## Aufgaben
1) Beantworte zum Text über die Stolpersteine diese drei Fragen:
(a) Seit welchem Jahr besteht das Verbot in München bereits?
(b) Welches frühere Amt hatte Charlotte Knobloch inne?
(c) Wer reinigt die Messingplatten laut dem Text regelmäßig?
2) Setze den Text über die Stolpersteine nach seinem letzten Satz fort.

In München wird seit Jahren das Für und Wider der Mahnmale diskutiert. Im vergangenen Jahr bestätigte der Stadtrat mit großer Mehrheit ein Verbot, das bereits seit 2004 besteht. Einfluss darauf hatten wohl vor allem die Israelitische Kultusgemeinde München und deren Präsidentin Charlotte Knobloch, die frühere Vorsitzende des Zentralrats der Juden in Deutschland. Knobloch hält es für „unerträglich“, dass Namen ermordeter Juden auf Tafeln im Boden eingelassen sind, auf denen mit Füßen „herumgetreten“ werde. Das Stolperstein-Projekt sei zwar gut gemeint. Ihrer Ansicht nach wird das Gedenken an die Opfer aber auf diese Weise „geschändet und beschmutzt“.

Einige Städte in Bayern und Nordrhein-Westfalen beriefen sich ebenfalls auf Knoblochs Argumentation. Tatsächlich kommt es immer wieder vor – auch in Hamburg – dass Stolpersteine etwa mit schwarzer Farbe besprüht, dass sie beschmiert oder beschädigt werden, zum Teil von Rechtsextremen. Allerdings gibt es auch viele Bürger und Schülergruppen, die die Messingplatten regelmäßig reinigen.

## Eingabedaten
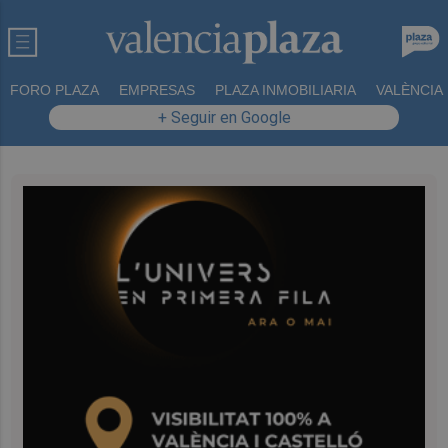
FORO PLAZA
EMPRESAS
PLAZA INMOBILIARIA
VALÈNCIA
+ Seguir en Google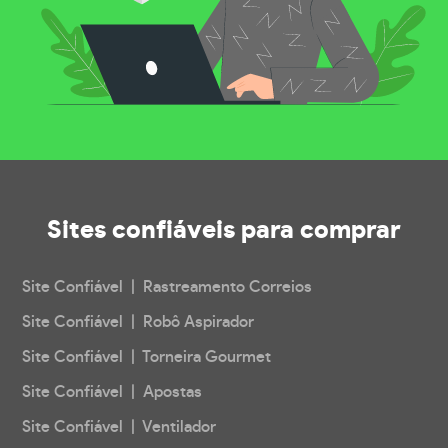
Sites confiáveis
para comprar
Site Confiável | Rastreamento Correios
Site Confiável | Robô Aspirador
Site Confiável | Torneira Gourmet
Site Confiável | Apostas
Site Confiável | Ventilador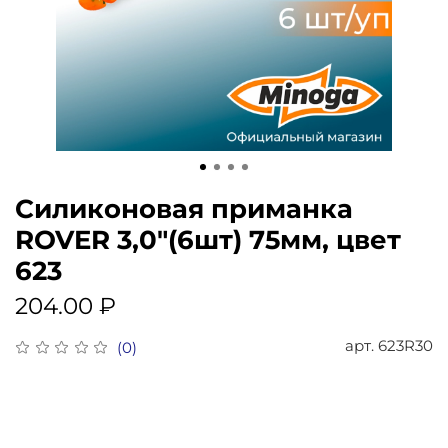
Силиконовая приманка
ROVER 3,0"(6шт) 75мм, цвет
623
204.00 ₽
арт.
623R30
(0)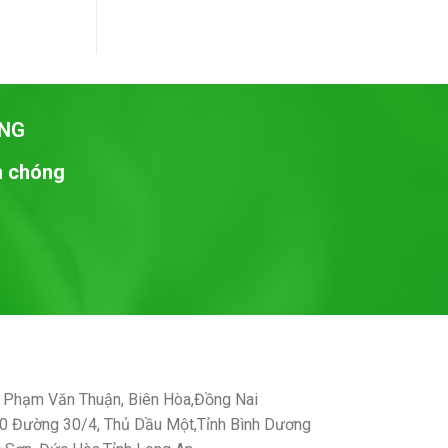
NG
nh chóng
Phạm Văn Thuận, Biên Hòa,Đồng Nai
 Đường 30/4, Thủ Dầu Một,Tỉnh Bình Dương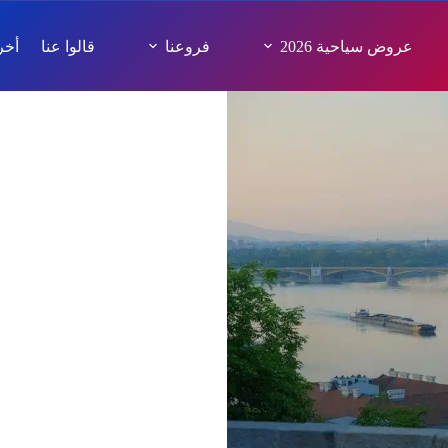
عروض سياحية 2026
فروعنا
قالوا عنا
أخر 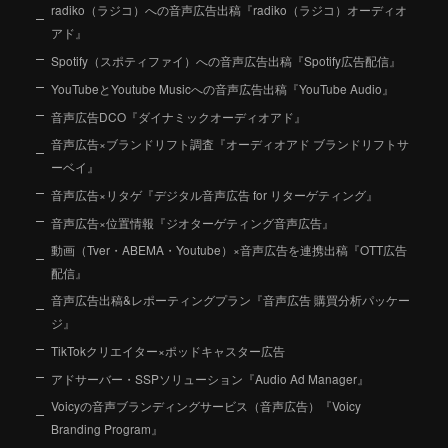
radiko（ラジコ）への音声広告出稿『radiko（ラジコ）オーディオ
アド』
Spotify（スポティファイ）への音声広告出稿『Spotify広告配信』
YouTubeとYoutube Musicへの音声広告出稿『YouTube Audio』
音声広告DCO『ダイナミックオーディオアド』
音声広告×ブランドリフト調査『オーディオアド ブランドリフトサ
ーベイ』
音声広告×リタゲ『デジタル音声広告 for リターゲティング』
音声広告×位置情報『ジオターゲティング音声広告』
動画（Tver・ABEMA・Youtube）×音声広告を連携出稿『OTT広告
配信』
音声広告出稿&レポーティングプラン『音声広告 購買分析パッケー
ジ』
TikTokクリエイター×ポッドキャスター広告
アドサーバー・SSPソリューション『Audio Ad Manager』
Voicyの音声ブランディングサービス（音声広告）『Voicy
Branding Program』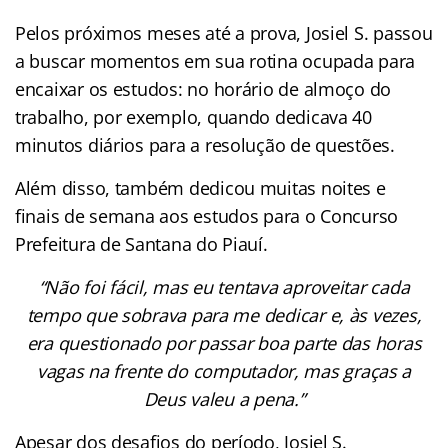
Pelos próximos meses até a prova, Josiel S. passou
a buscar momentos em sua rotina ocupada para
encaixar os estudos: no horário de almoço do
trabalho, por exemplo, quando dedicava 40
minutos diários para a resolução de questões.
Além disso, também dedicou muitas noites e
finais de semana aos estudos para o Concurso
Prefeitura de Santana do Piauí.
“Não foi fácil, mas eu tentava aproveitar cada
tempo que sobrava para me dedicar e, às vezes,
era questionado por passar boa parte das horas
vagas na frente do computador, mas graças a
Deus valeu a pena.”
Apesar dos desafios do período, Josiel S.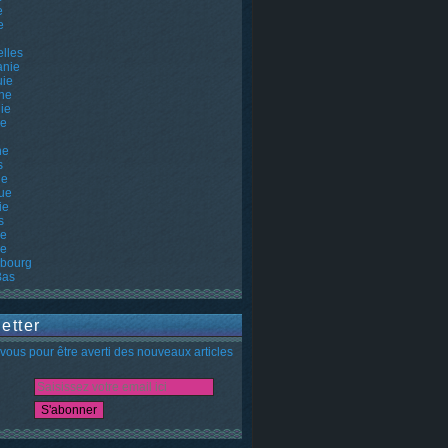
e
e
lles
nie
uie
ne
ie
ie
ne
s
he
ue
ie
s
ie
ie
bourg
Bas
etter
ous pour être averti des nouveaux articles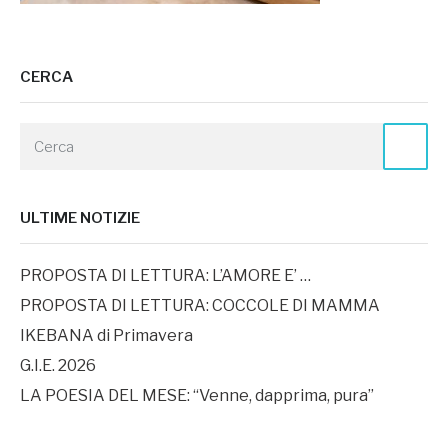
CERCA
ULTIME NOTIZIE
PROPOSTA DI LETTURA: L’AMORE E’ …
PROPOSTA DI LETTURA: COCCOLE DI MAMMA
IKEBANA di Primavera
G.I.E. 2026
LA POESIA DEL MESE: “Venne, dapprima, pura”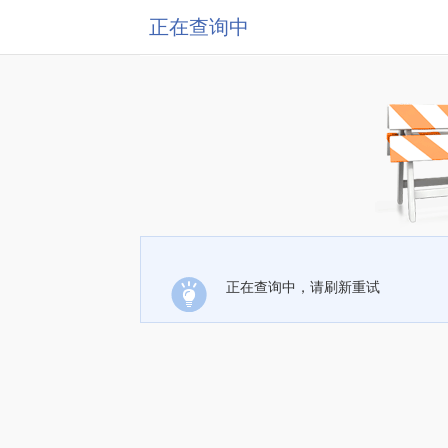
正在查询中
正在查询中，请刷新重试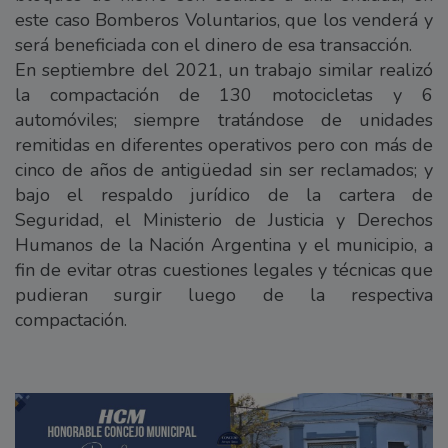
este caso Bomberos Voluntarios, que los venderá y
será beneficiada con el dinero de esa transacción.
En septiembre del 2021, un trabajo similar realizó
la compactación de 130 motocicletas y 6
automóviles; siempre tratándose de unidades
remitidas en diferentes operativos pero con más de
cinco de años de antigüedad sin ser reclamados; y
bajo el respaldo jurídico de la cartera de
Seguridad, el Ministerio de Justicia y Derechos
Humanos de la Nación Argentina y el municipio, a
fin de evitar otras cuestiones legales y técnicas que
pudieran surgir luego de la respectiva
compactación.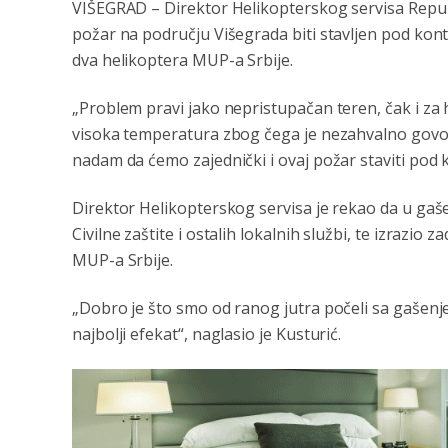
VIŠEGRAD – Direktor Helikopterskog servisa Repub
požar na području Višegrada biti stavljen pod kontr
dva helikoptera MUP-a Srbije.
„Problem pravi jako nepristupačan teren, čak i za 
visoka temperatura zbog čega je nezahvalno govori
nadam da ćemo zajednički i ovaj požar staviti pod ko
Direktor Helikopterskog servisa je rekao da u gašen
Civilne zaštite i ostalih lokalnih službi, te izrazio z
MUP-a Srbije.
„Dobro je što smo od ranog jutra počeli sa gašenj
najbolji efekat“, naglasio je Kusturić.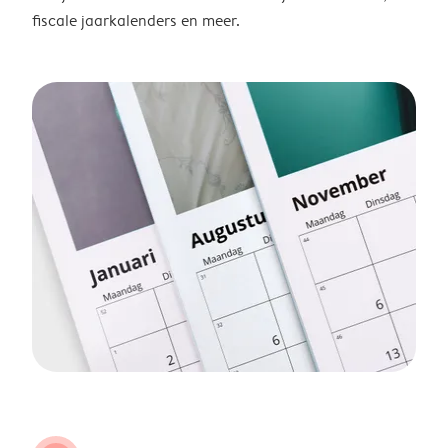
fiscale jaarkalenders en meer.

## Lösungen
1)
(a) Seit 2004.
(b) Sie war Vorsitzende des Zentralrats der Juden in Deutschland.
(c) Viele Bürger und Schülergruppen.

2)
Die zweite große Kontroverse dreht sich darum, wie Gunter Demnig einige Stolpersteine beschriftet. Diese sind nicht nur ermordeten Juden gewidmet, sondern allen Opfern des Nationalsozialismus, auch Prostituierten, Bettlern und Kleinkriminellen, die von den Nazis als „Gewohnheitsverbrecher“ oder als „Volksschädling“ bezeichnet und verurteilt wurden. Diese Menschen waren Opfer der NS-Justiz, nicht der NS-Rassenideologie. Demnig will diesen Unterschied auf den Stolpersteinen zeigen. Dazu setzte er den Verurteilungsgrund zunächst nur in Anführungszeichen. So kam es, dass etwa auf dem Hamburger Stein für Erna Lieske „Gewohnheitsverbrecherin“ stand. „Als ich das sah, war ich total geschockt“, sagte Enkelin Liane der „taz“, die 2014 über den Fall berichtete. „Wie kann man ausgerechnet auf einem Gedenkstein die Sprache der Täter verwenden?“ Peter Hess sorgte dann dafür, dass der Stein ausgetauscht wurde.

Demnig fand lange, die Parenthesen seien ausreichend; der Betrachter verstehe schon, wie das gemeint sei. Nachdem allerdings auch Zentralratspräsident Josef Schuster vorsichtige Kritik an der Kennzeichnung äußerte, setzt Demnig nun ein „sogenannt“ bzw. „sog.“ vor solche Begriffe. Ganz weglassen möchte er sie aber nicht.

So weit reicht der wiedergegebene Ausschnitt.